Instead of drawing on the equivalent of the music-hall tradition from which the great man had devised his act, I just tried to be real in a film where everything—the characters, the story, the settings, the costumes, the situations—was screaming out its falseness in neon hues.

  Not only did Sunaina fail to break new ground in the depiction of the Hindi film hero as I had hoped it would, it was dead on arrival. Taher Bahadur Khan, who had by now attached himself to me as manager, kept insisting ‘Hit hai Naseer bhai!’ but in actuality nobody went to see it from the day it came out. One critic described me as being ‘unfortunately no Amol Palekar’ and my performance, which in any case I had hated when I saw the film in a trial show, was completely underwhelming. I looked wrong even to myself, I found myself wondering what a guy who looked like that was doing in a film of this kind, and I feared the majority of the audience would share this view, so I didn’t gather the gumption to check it out in the theatre. Having heckled actors on screen several times myself, I was terrified at what I would hear from the audience about my shambling efforts to be real which, it was now confirmed, had only resulted in my looking grimy, unappetizing and out of place; fatal for a Hindi film hero who must always be clean cut, honourable and wholesome. I had not yet encountered the priceless gem ‘even the ugly character has to be handsome ugly’, passed on to me sometime later by Mr Subhash Ghai.
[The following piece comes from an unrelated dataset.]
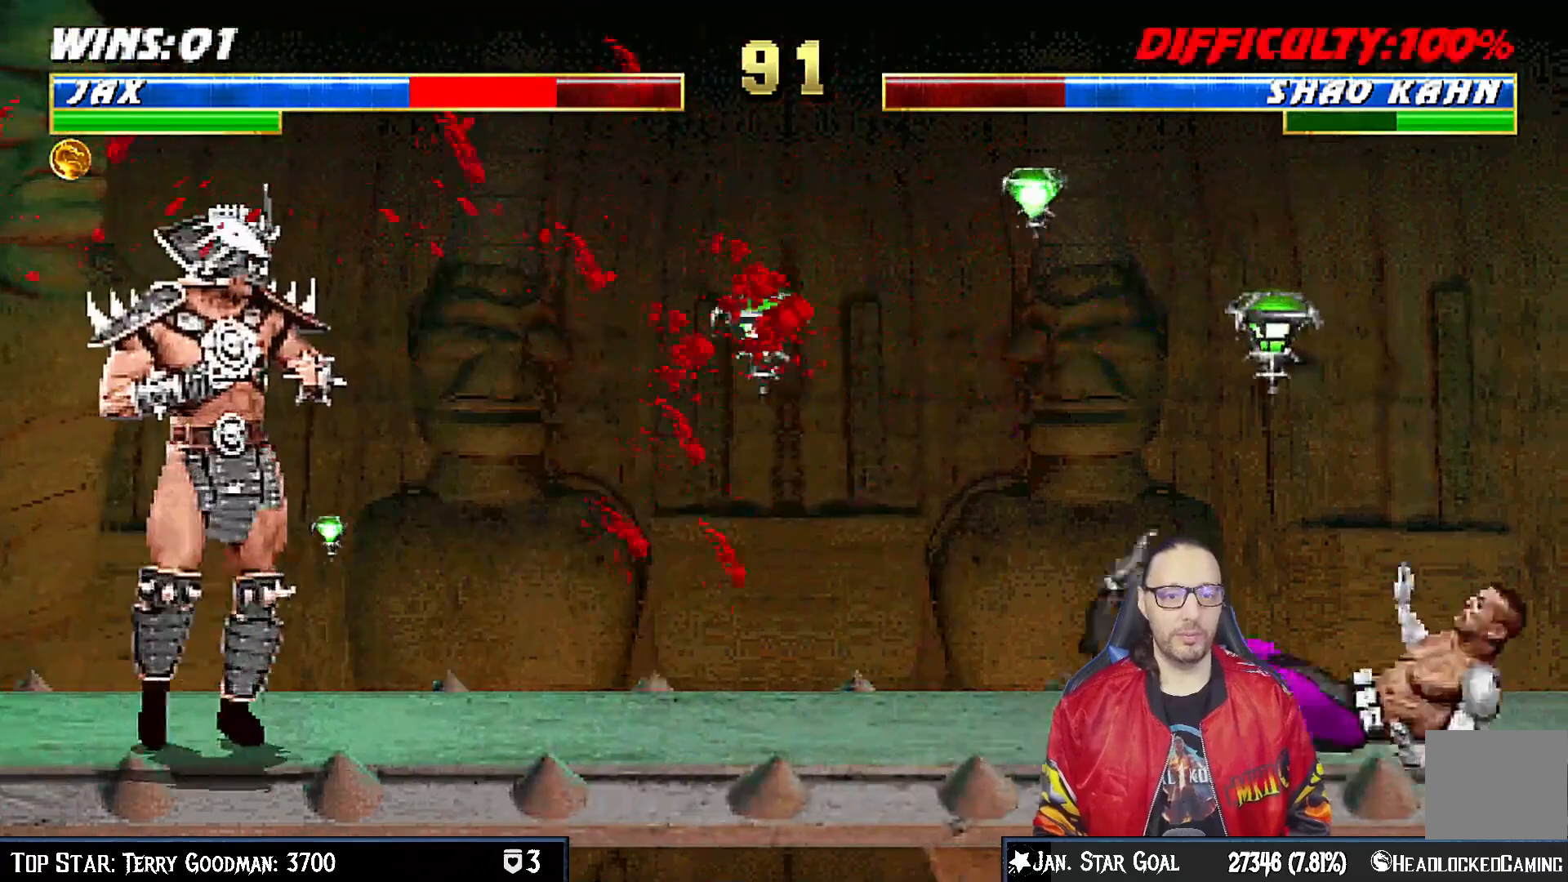
{"dt_ms": 500, "buttons": ["L1", "DPAD_UP", "DPAD_LEFT"], "left_stick": "center", "right_stick": "center", "events": [[33, "DPAD_DOWN", "up"], [50, "DPAD_RIGHT", "up"], [50, "L1", "up"], [83, "R1", "up"], [383, "DPAD_LEFT", "down"], [383, "L1", "down"], [400, "DPAD_UP", "down"]]}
  In addition to looking simply ugly there was nothing I did in the film that was heroic or even remotely funny. The director’s sense of humour was stuck in a time warp somewhere in the forties, and my suggestions were received with bewilderment. I just didn’t feel that I was getting through to anyone at all. Through the shoot, and particularly while performing the songs, I was a child in a new school finding everything unfamiliar and ominous and being asked questions the answers to which he has not the faintest clue about. My confidence during this seemingly unending shoot was not exactly spilling over and almost reached depletion point when one day, at the door to the set, dressed in full costume, I was refused entry by the doorman. The only diverting moment came when Mr Nag, greatly hassled and in need of the dialogue sheet, was yelling at his assistant to ‘Breeng the shit! Phor habben sak breeng the shit so I ken bhwark in piss!!’